5 out of 5 starsA wonderful narrative, impossible to categorize
On a whim, I purchased this book at a London bookshop in the late 1980's, and was immediately captivated by it. Since then, I have reread Son of the Morning Star at least half-a-dozen times, each time with greater pleasure. Notwithstanding the passage of more than two decades since its original publication, "Son of the Morning Star" remains magisterial. One Amazon review I read denigrated this book because it was, according to the writer, inadequate for the serious historian. Perhaps. There exists no shortage of books devoted to Custer, intended for the "serious historian," among them Evan's 1999 exhaustive "Custer's Last Fight." "Son of the Morning Star" does not purport to cater to the "serious historian." It is, as Dee Brown remarked, "unique and for that reason should endure." Buy it. Read it.
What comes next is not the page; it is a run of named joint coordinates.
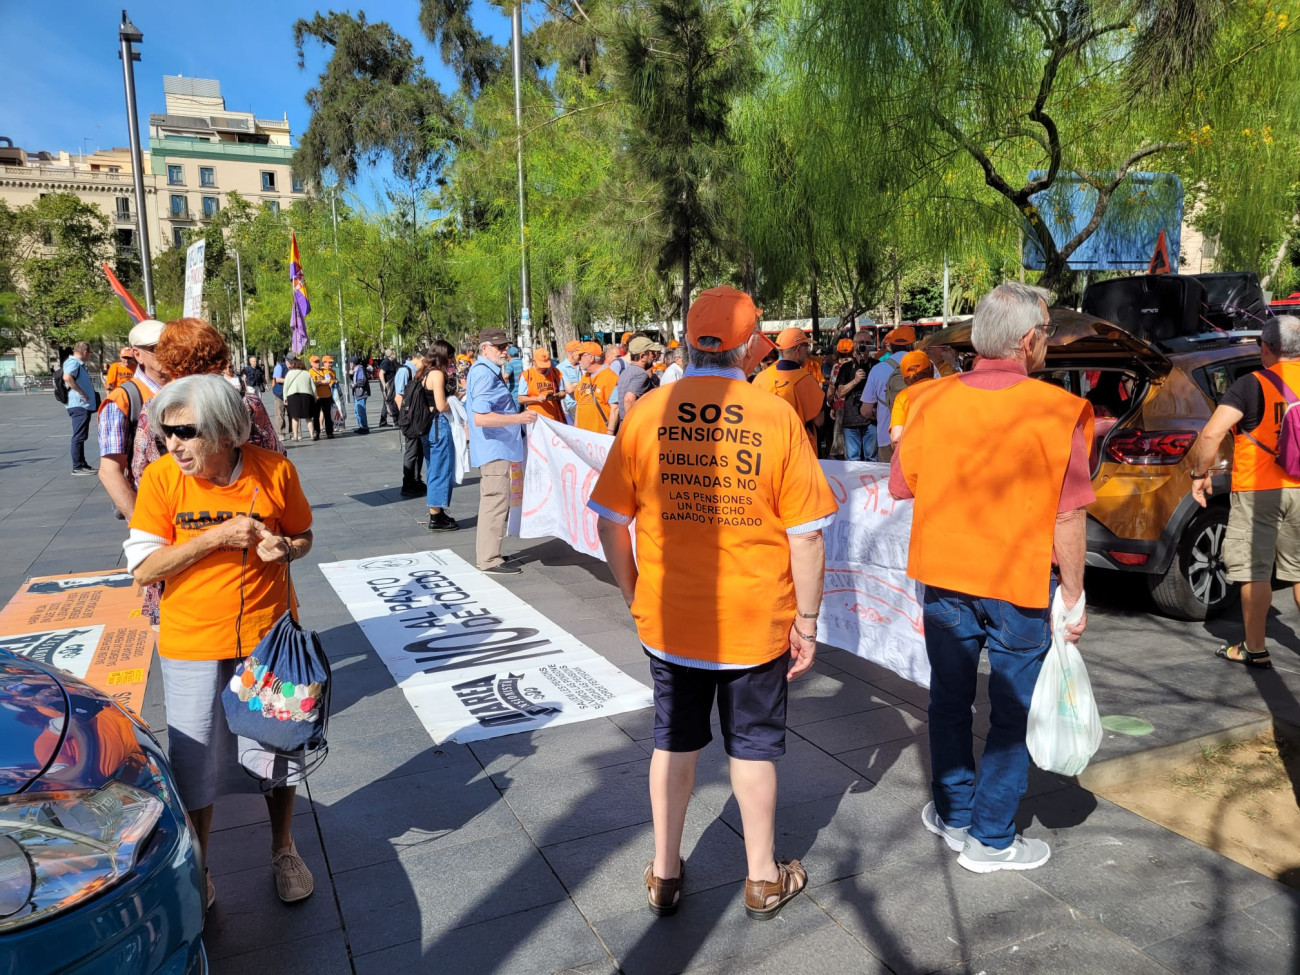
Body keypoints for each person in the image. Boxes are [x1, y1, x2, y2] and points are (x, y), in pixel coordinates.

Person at [588, 284, 837, 920]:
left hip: (669, 618)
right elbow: (805, 535)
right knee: (753, 747)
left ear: (686, 342)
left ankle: (665, 874)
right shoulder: (775, 416)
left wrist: (633, 588)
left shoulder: (646, 412)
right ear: (750, 346)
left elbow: (609, 522)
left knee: (672, 742)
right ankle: (762, 878)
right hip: (757, 620)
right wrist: (807, 620)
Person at [890, 282, 1092, 873]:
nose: (1049, 342)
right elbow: (1069, 515)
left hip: (946, 575)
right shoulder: (1058, 412)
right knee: (1011, 710)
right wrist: (1074, 597)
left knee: (949, 700)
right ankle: (992, 837)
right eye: (1048, 333)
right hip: (1020, 582)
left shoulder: (927, 400)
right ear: (1028, 340)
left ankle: (954, 814)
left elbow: (905, 484)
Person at [124, 374, 316, 908]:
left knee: (280, 748)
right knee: (196, 762)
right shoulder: (162, 480)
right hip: (191, 642)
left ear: (227, 431)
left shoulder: (275, 470)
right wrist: (215, 537)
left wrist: (286, 548)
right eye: (167, 432)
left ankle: (284, 848)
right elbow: (144, 569)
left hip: (270, 638)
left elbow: (303, 535)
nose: (173, 445)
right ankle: (201, 865)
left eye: (186, 432)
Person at [1189, 314, 1300, 669]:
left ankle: (1254, 648)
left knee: (1255, 571)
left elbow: (1210, 434)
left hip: (1258, 490)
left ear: (1266, 348)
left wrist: (1199, 473)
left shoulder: (1251, 385)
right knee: (1299, 571)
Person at [466, 327, 536, 573]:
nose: (505, 351)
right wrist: (519, 419)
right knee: (495, 503)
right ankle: (488, 559)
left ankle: (489, 555)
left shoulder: (483, 371)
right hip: (494, 449)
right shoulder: (484, 374)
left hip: (495, 447)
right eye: (499, 347)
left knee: (495, 502)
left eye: (505, 346)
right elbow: (481, 418)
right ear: (485, 348)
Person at [98, 319, 167, 518]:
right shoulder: (121, 400)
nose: (167, 353)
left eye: (171, 346)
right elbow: (110, 471)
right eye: (156, 349)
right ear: (137, 354)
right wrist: (140, 525)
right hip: (153, 508)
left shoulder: (185, 387)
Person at [752, 327, 825, 453]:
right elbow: (819, 421)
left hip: (766, 448)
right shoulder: (807, 380)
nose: (807, 351)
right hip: (798, 450)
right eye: (806, 347)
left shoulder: (760, 378)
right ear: (798, 350)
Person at [420, 341, 460, 532]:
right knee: (441, 469)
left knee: (434, 468)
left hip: (428, 426)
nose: (452, 360)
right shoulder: (437, 374)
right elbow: (441, 405)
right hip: (439, 424)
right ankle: (436, 515)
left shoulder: (425, 372)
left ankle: (437, 510)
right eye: (450, 356)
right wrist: (456, 400)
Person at [862, 325, 915, 463]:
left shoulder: (877, 369)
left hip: (887, 438)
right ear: (913, 345)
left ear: (891, 345)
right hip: (917, 437)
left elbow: (866, 410)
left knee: (888, 482)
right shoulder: (928, 366)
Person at [832, 331, 875, 461]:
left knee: (872, 458)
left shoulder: (877, 365)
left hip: (872, 420)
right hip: (851, 421)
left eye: (867, 343)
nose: (864, 346)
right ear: (854, 345)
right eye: (861, 343)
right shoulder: (846, 367)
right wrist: (855, 380)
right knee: (852, 460)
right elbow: (840, 392)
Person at [612, 336, 664, 429]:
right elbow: (629, 399)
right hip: (636, 427)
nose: (654, 357)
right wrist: (632, 426)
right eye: (652, 353)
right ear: (643, 356)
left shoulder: (625, 371)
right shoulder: (641, 374)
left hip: (625, 425)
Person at [62, 341, 98, 475]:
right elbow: (67, 377)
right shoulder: (74, 363)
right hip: (78, 405)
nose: (90, 356)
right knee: (79, 436)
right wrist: (81, 392)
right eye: (90, 353)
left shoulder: (76, 364)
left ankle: (82, 464)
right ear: (84, 352)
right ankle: (77, 466)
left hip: (81, 405)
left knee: (81, 435)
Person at [395, 349, 427, 497]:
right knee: (412, 451)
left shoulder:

4 out of 5 starsSon of the Morning Star
I have been to the battlefield and have read and seen numerous documentaries of the Big Horn" battle (even watched the made for television series by the same title as this book), and I can say that the series was not as good as the book and neither has anything else I have seen or read about that fatal day in Montana over one hundred and thirty years ago.



5 out of 5 starsTotally Entertaining
Being a longstanding, confirmed student of the frontier Indian War era, Custer and his likes, etc., by now I must have read and collected several hundred books on these topics. In my opinion, Connell's is one of the very best and most entertaining, compelling, witty, and informative "reads" in this genre. Perhaps its not "perfect" (I have long been aware of some of the criticisms that have been directed toward it, some of which may be substantive and others just silly), but -- and this is unusual for me -- I found myself reading it all the way through more than once when I first got it a few years ago. I highly recommend this book.